=== Required action ===
Write out the text on immune infiltration below in full, word for word.

=== Text under study ===
========
Analysis and validation of immune infiltration
Considering the important role of immune and inflammatory responses in the development of HT and PTC, we used the CIBERSORT algorithm to analyze the differences in immune cell infiltration patterns between PTC, HT, and normal samples. Utilizing the GSE35570 dataset, we identified 12 immune subgroups that showed significant variation between PTC and normal samples (Supplementary Fig. S5a). Furthermore, analysis of the GSE29315 dataset revealed five immune subgroups that were significantly different between HT and normal samples (Supplementary Fig. S5b). Of these, four common immune subpopulations were found to be significantly higher in both PTC and HT samples compared with normal samples. These subpopulations included T cell CD8, T cell CD4 memory resting, macrophage M1, and mast cell resting. Furthermore, we performed Spearman correlation analysis between hub genes and immune cells (Supplementary Fig. S5c, d). The results suggested that immune responses may potentially contribute to the involvement of hub genes in PTC and HT progression. IF staining was used to identify immune cell infiltration in 5 PTC and 5 NAT cases of HT tissues (Fig. 6). The expression levels of CD4+ T cell marker Cd4, CD8+ T cell marker Cd8, and macrophage marker Cd86 were found to be significantly higher in PTC in the HT group compared with the NAT group. The results of IF staining verified the accuracy of the immune infiltration analysis results to some extent.
========
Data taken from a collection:
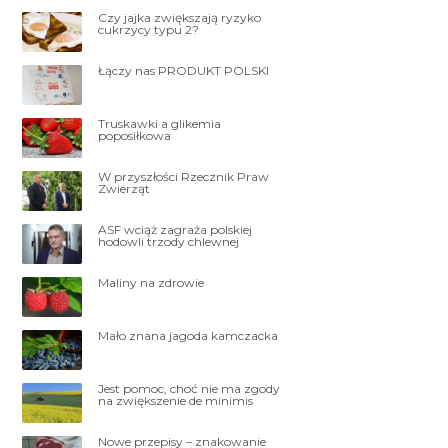
Czy jajka zwiększają ryzyko
cukrzycy typu 2?
Łączy nas PRODUKT POLSKI
Truskawki a glikemia
poposiłkowa
W przyszłości Rzecznik Praw
Zwierząt
ASF wciąż zagraża polskiej
hodowli trzody chlewnej
Maliny na zdrowie
Mało znana jagoda kamczacka
Jest pomoc, choć nie ma zgody
na zwiększenie de minimis
Nowe przepisy – znakowanie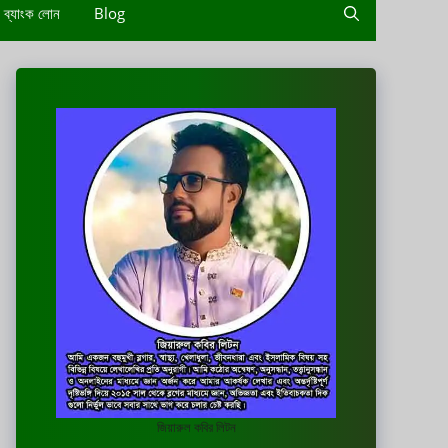
ব্যাংক লোন
Blog
জিয়ারুল কবির লিটন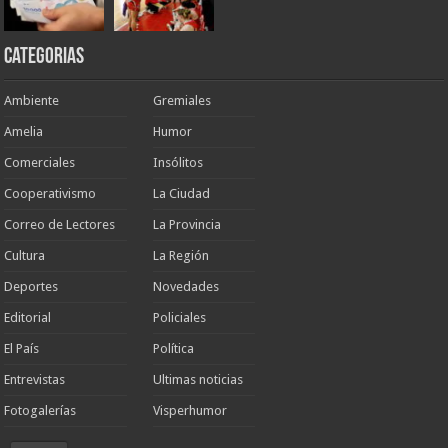
Categorias
Ambiente
Gremiales
Amelia
Humor
Comerciales
Insólitos
Cooperativismo
La Ciudad
Correo de Lectores
La Provincia
Cultura
La Región
Deportes
Novedades
Editorial
Policiales
El País
Política
Entrevistas
Ultimas noticias
Fotogalerías
Visperhumor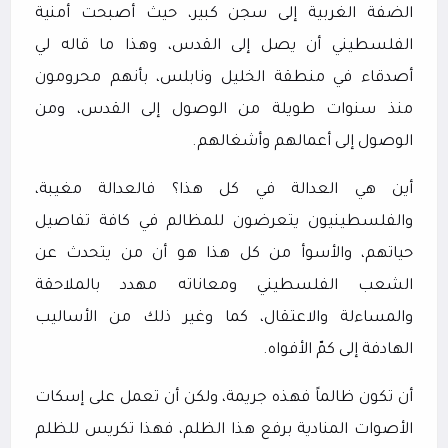
الضفة الغربية إلى سجن كبير، حيث أصبحت أمنية
الفلسطيني أن يصل إلى القدس، وهذا ما قاله لي
أصدقاء في منطقة الخليل ونابلس، بأنهم محرومون
منذ سنوات طويلة من الوصول إلى القدس، ومن
الوصول إلى أعمالهم وأشغالهم.
أين هي العدالة في كل هذا؟ فالعدالة مغيبة،
والفلسطينيون يتعرضون للمظالم في كافة تفاصيل
حياتهم، والأسوأ من كل هذا هو أن من يتحدث عن
الشعب الفلسطيني ومعاناته مهدد بالملاحقة
والمساءلة والاعتقال، كما وغير ذلك من الأساليب
الهادفة إلى كمّ الأفواه.
أن تكون ظالماً فهذه جريمة، ولكن أن تعمل على إسكات
الأصوات المنادية برفع هذا الظلم، فهذا تكريس للظلم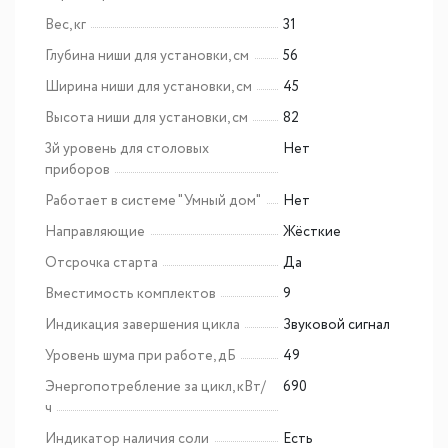
Вес, кг
31
Глубина ниши для установки, см
56
Ширина ниши для установки, см
45
Высота ниши для установки, см
82
3й уровень для столовых
Нет
приборов
Работает в системе "Умный дом"
Нет
Направляющие
Жёсткие
Отсрочка старта
Да
Вместимость комплектов
9
Индикация завершения цикла
Звуковой сигнал
Уровень шума при работе, дБ
49
Энергопотребление за цикл, кВт/
690
ч
Индикатор наличия соли
Есть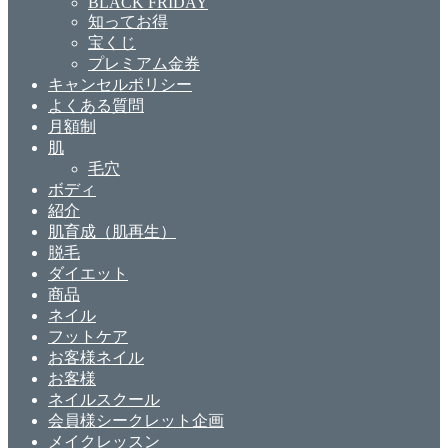
BLACK FRIDAY
知ってお得
宝くじ
プレミアム金券
キャンセルポリシー
よくある質問
月額制
肌
毛穴
ボディ
紹介
肌育成（肌再生）
脱毛
ダイエット
商品
ネイル
フットケア
お客様ネイル
お客様
ネイルスクール
会員様シークレット企画
メイクレッスン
========
=== Response to this exercise ===
Analysis and validation of immune infiltration
Considering the important role of immune and inflammatory responses in the development of HT and PTC, we used the CIBERSORT algorithm to analyze the differences in immune cell infiltration patterns between PTC, HT, and normal samples. Utilizing the GSE35570 dataset, we identified 12 immune subgroups that showed significant variation between PTC and normal samples (Supplementary Fig. S5a). Furthermore, analysis of the GSE29315 dataset revealed five immune subgroups that were significantly different between HT and normal samples (Supplementary Fig. S5b). Of these, four common immune subpopulations were found to be significantly higher in both PTC and HT samples compared with normal samples. These subpopulations included T cell CD8, T cell CD4 memory resting, macrophage M1, and mast cell resting. Furthermore, we performed Spearman correlation analysis between hub genes and immune cells (Supplementary Fig. S5c, d). The results suggested that immune responses may potentially contribute to the involvement of hub genes in PTC and HT progression. IF staining was used to identify immune cell infiltration in 5 PTC and 5 NAT cases of HT tissues (Fig. 6). The expression levels of CD4+ T cell marker Cd4, CD8+ T cell marker Cd8, and macrophage marker Cd86 were found to be significantly higher in PTC in the HT group compared with the NAT group. The results of IF staining verified the accuracy of the immune infiltration analysis results to some extent.